What lines of the data below hold "page"? Show them.

** Opening Excerpted data block **

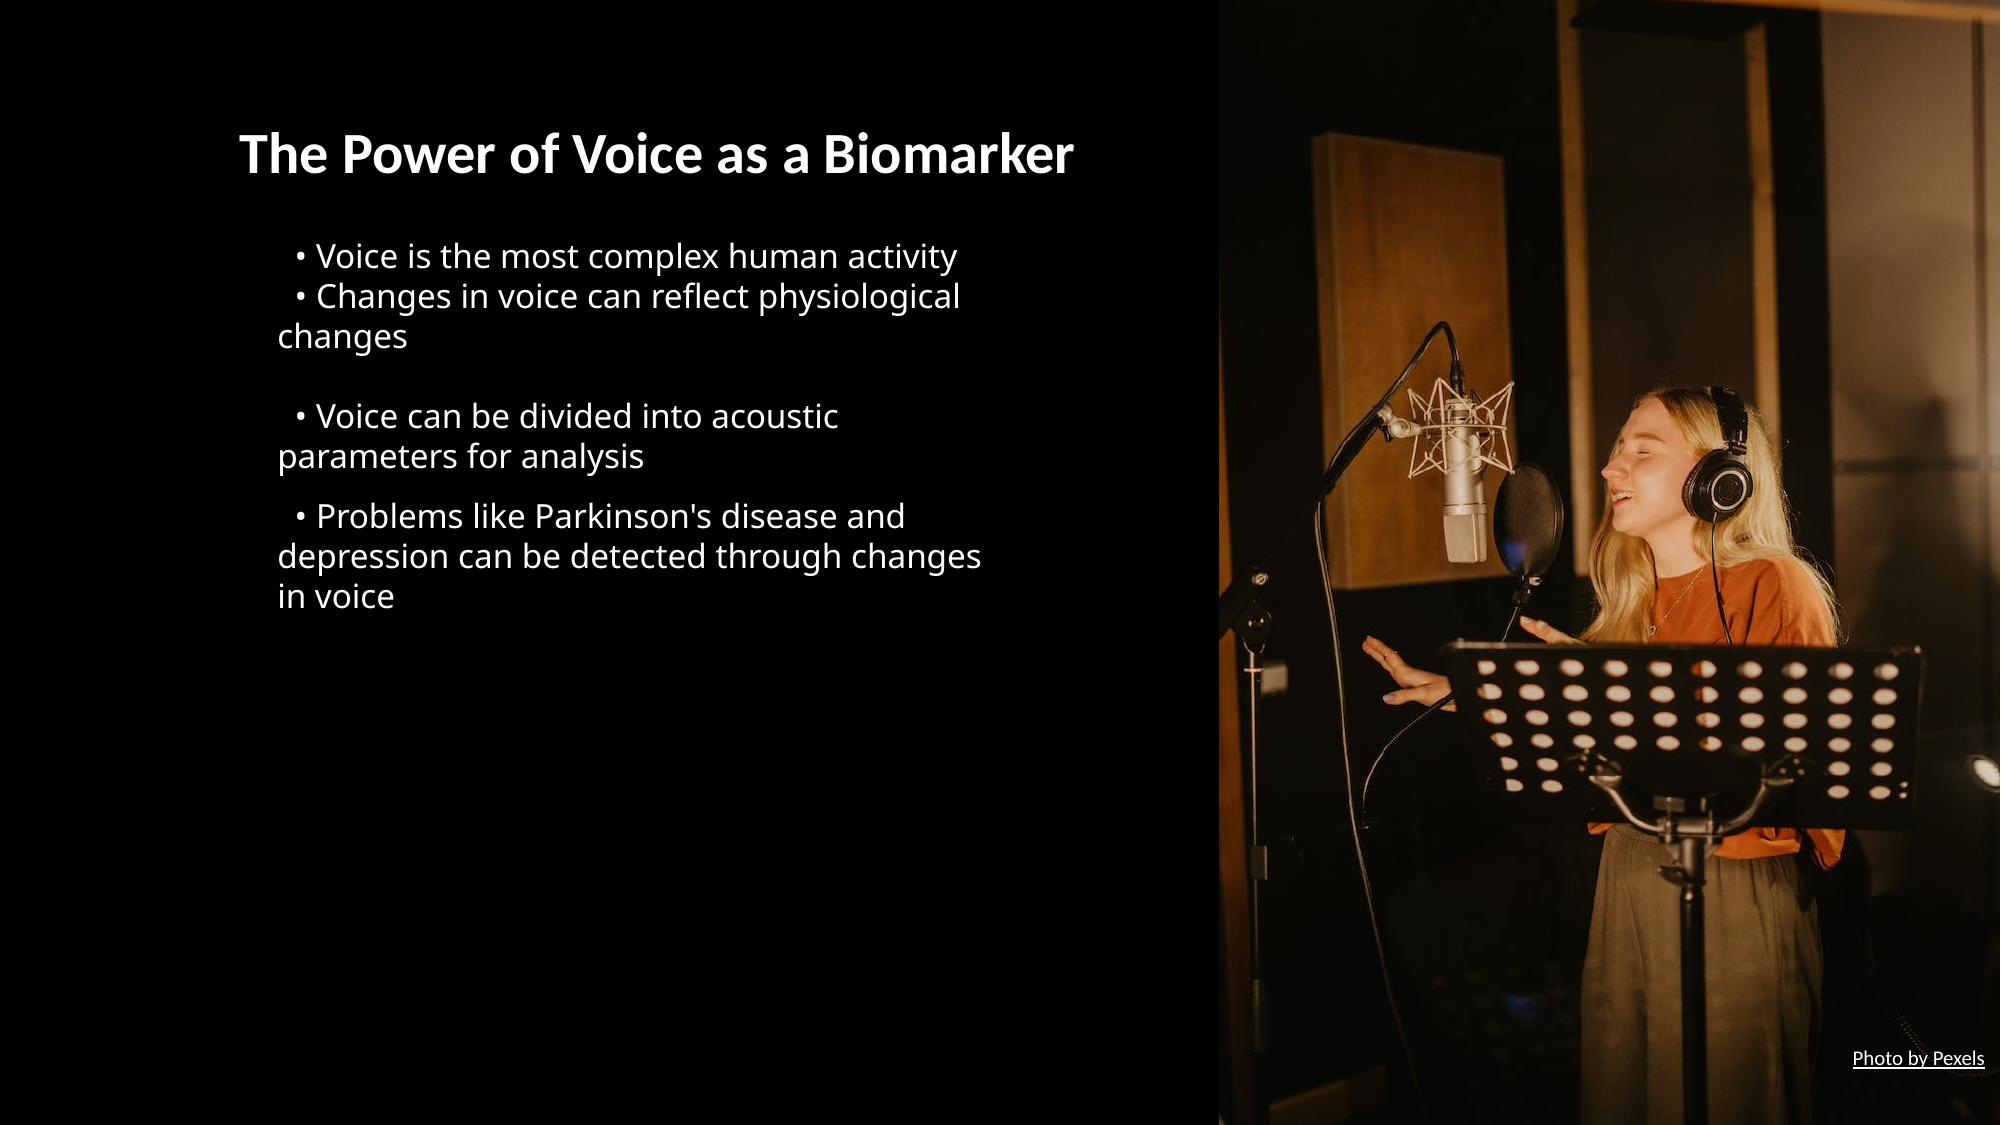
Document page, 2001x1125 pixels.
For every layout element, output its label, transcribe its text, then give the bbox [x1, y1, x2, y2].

text_box • Voice is the most complex human activity [262, 217, 1013, 277]
text_box The Power of Voice as a Biomarker [225, 112, 1219, 188]
picture [1219, 0, 2000, 1125]
text_box • Problems like Parkinson's disease and depression can be detected through changes in voice [262, 517, 1013, 593]
text_box • Changes in voice can reflect physiological changes [262, 277, 1013, 353]
text_box • Voice can be divided into acoustic parameters for analysis [262, 397, 1013, 473]
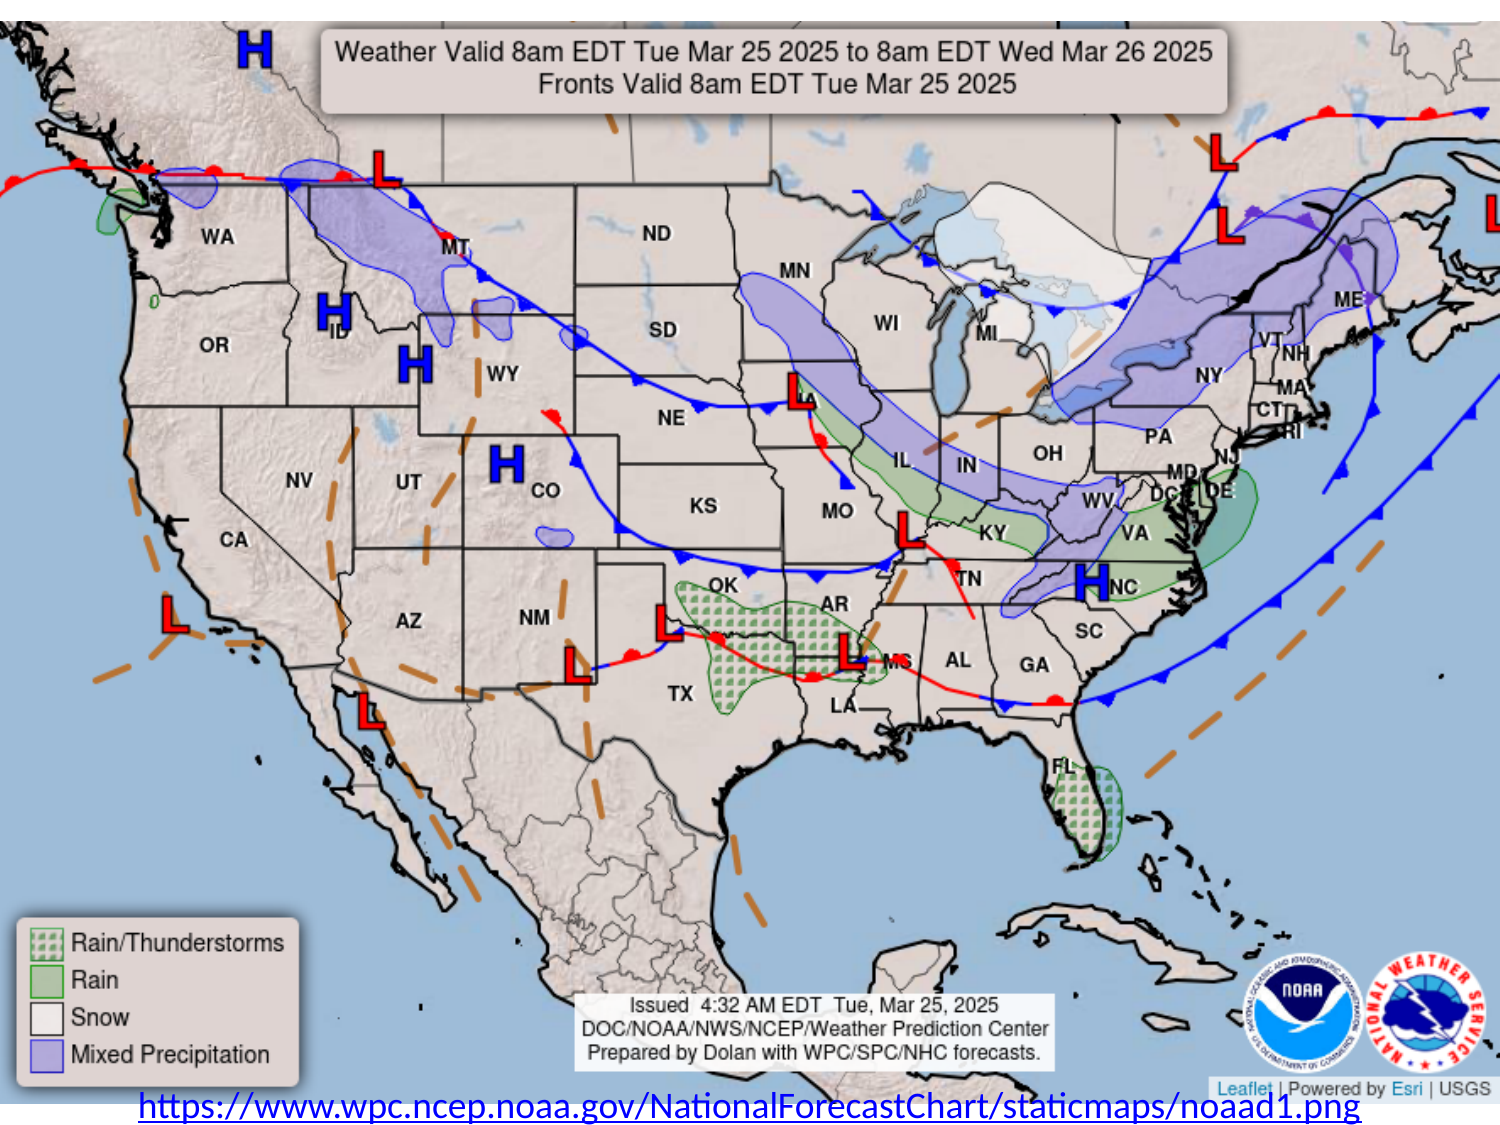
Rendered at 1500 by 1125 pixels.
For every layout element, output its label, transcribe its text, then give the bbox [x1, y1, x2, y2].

text_box https://www.wpc.ncep.noaa.gov/NationalForecastChart/staticmaps/noaad1.png [123, 1112, 1377, 1125]
picture [0, 21, 1500, 1104]
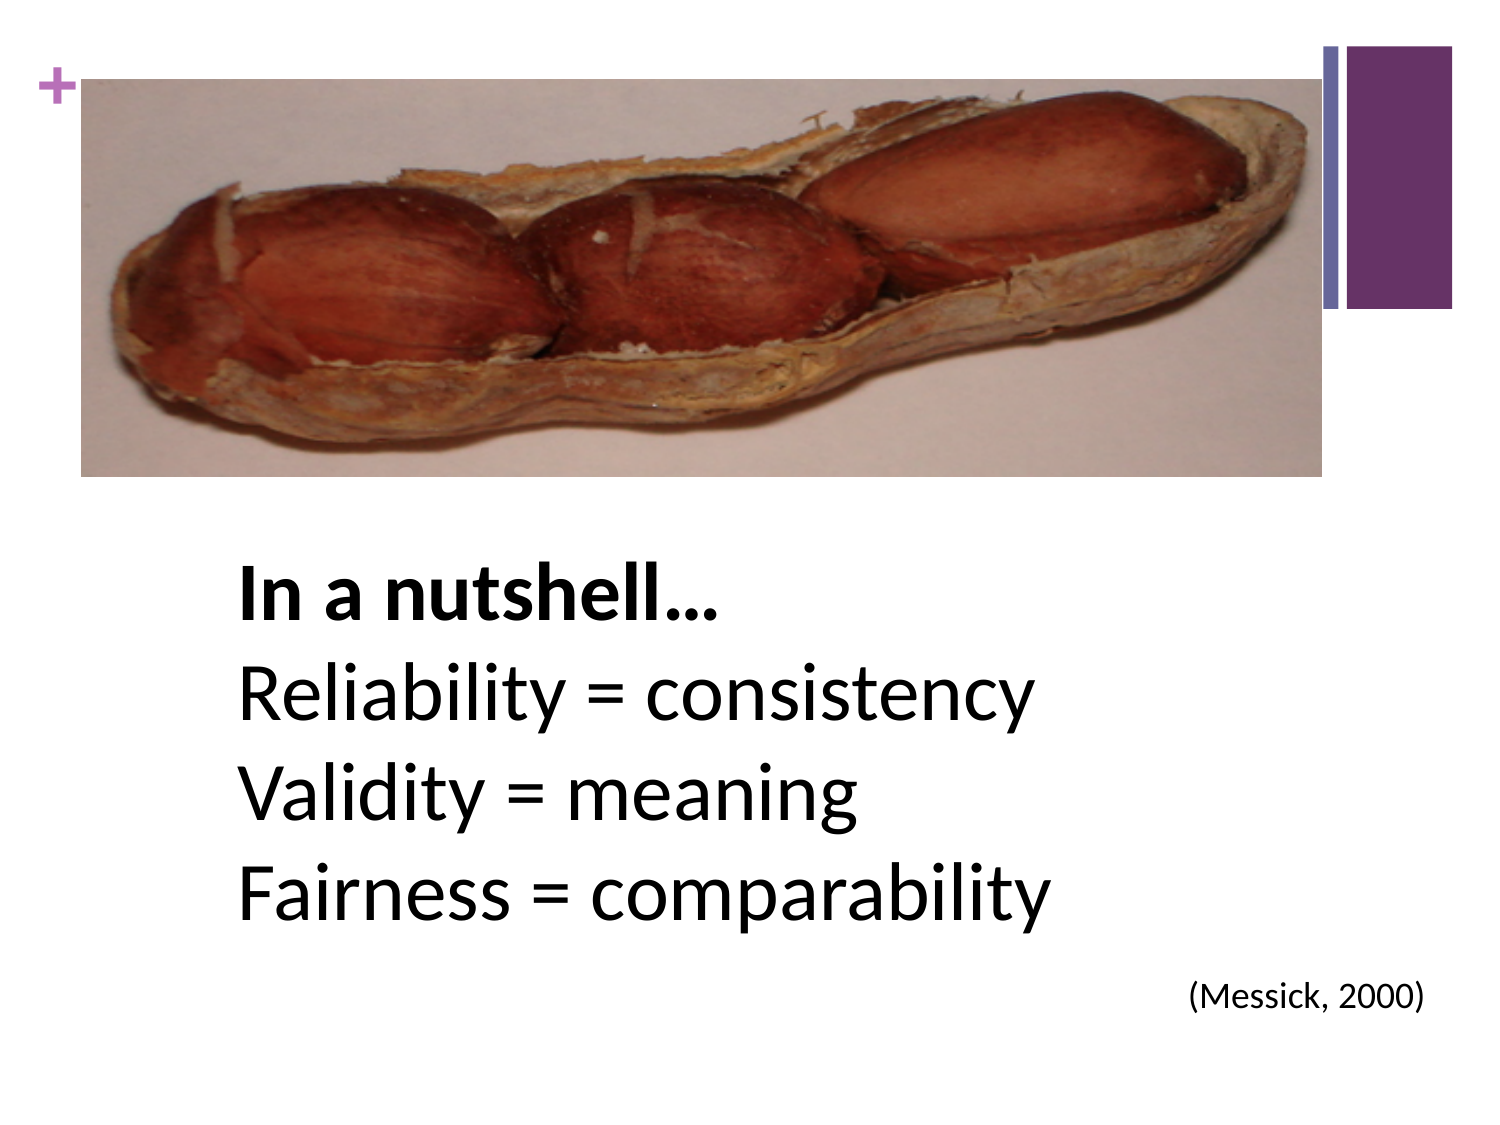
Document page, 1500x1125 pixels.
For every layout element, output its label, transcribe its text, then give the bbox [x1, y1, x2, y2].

text_box (Messick, 2000) [616, 954, 1441, 1023]
picture [81, 78, 1322, 477]
text_box In a nutshell… Reliability = consistency Validity = meaning Fairness = comparability [222, 529, 1385, 945]
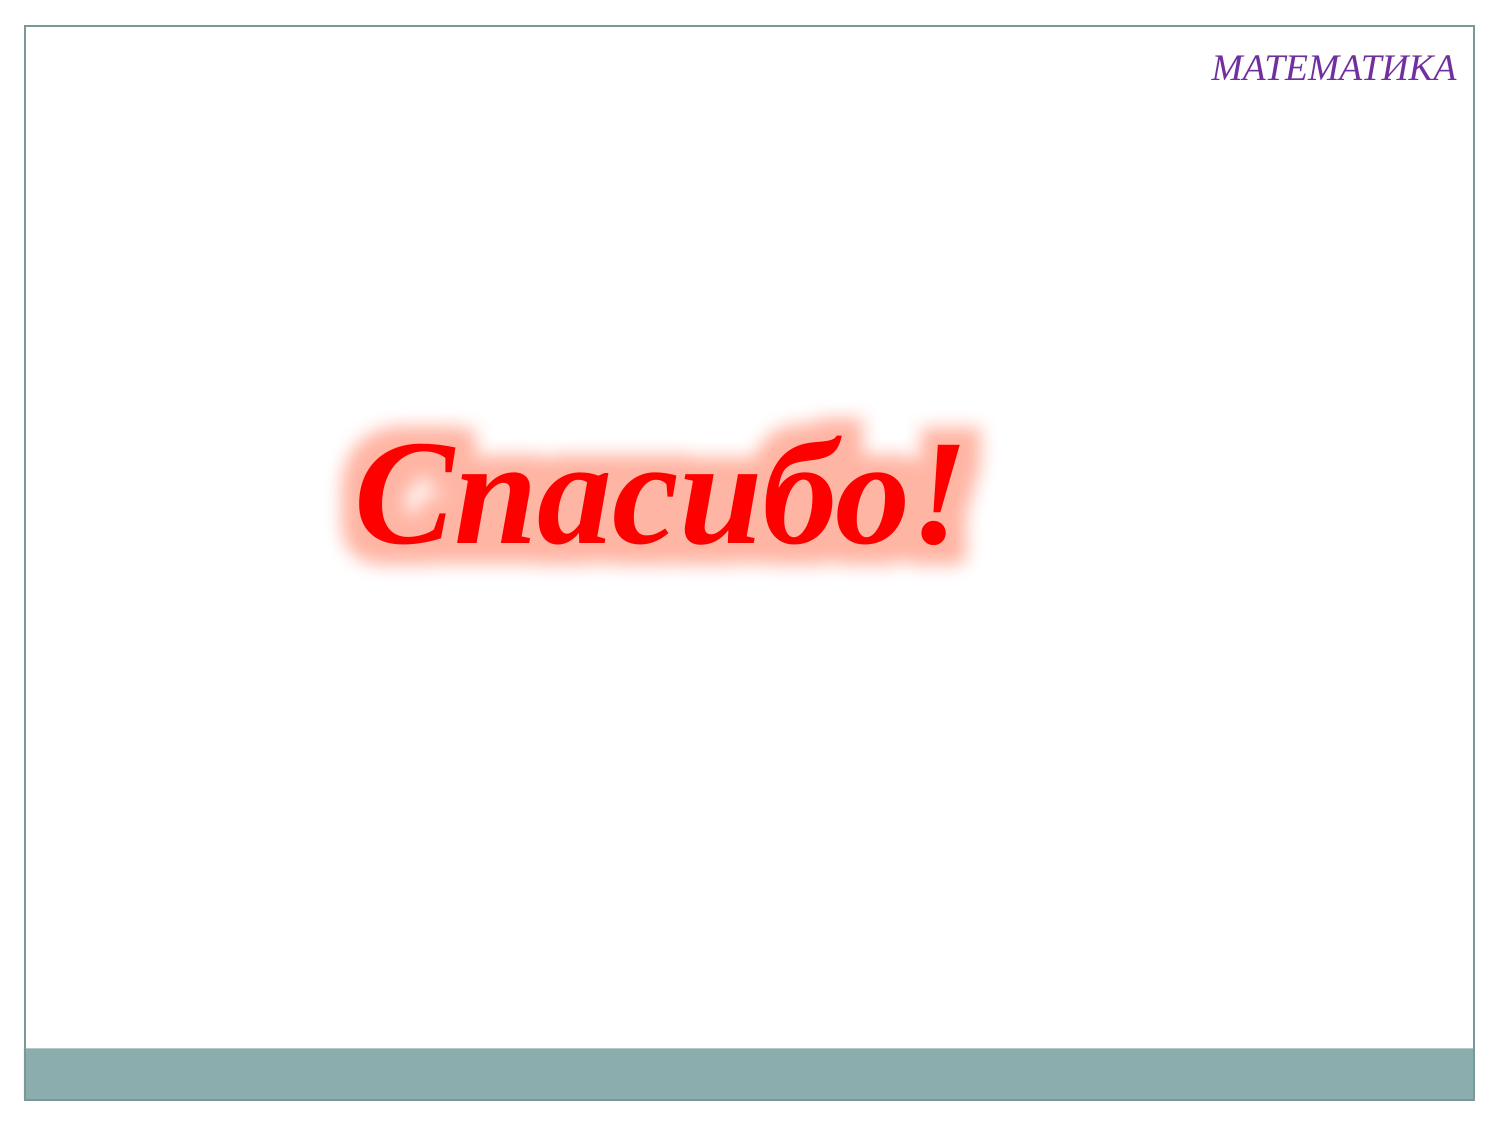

** Closing Excerpted data block **

● Result below
Document page, 2001x1125 pixels.
Document page, 1500x1125 pixels.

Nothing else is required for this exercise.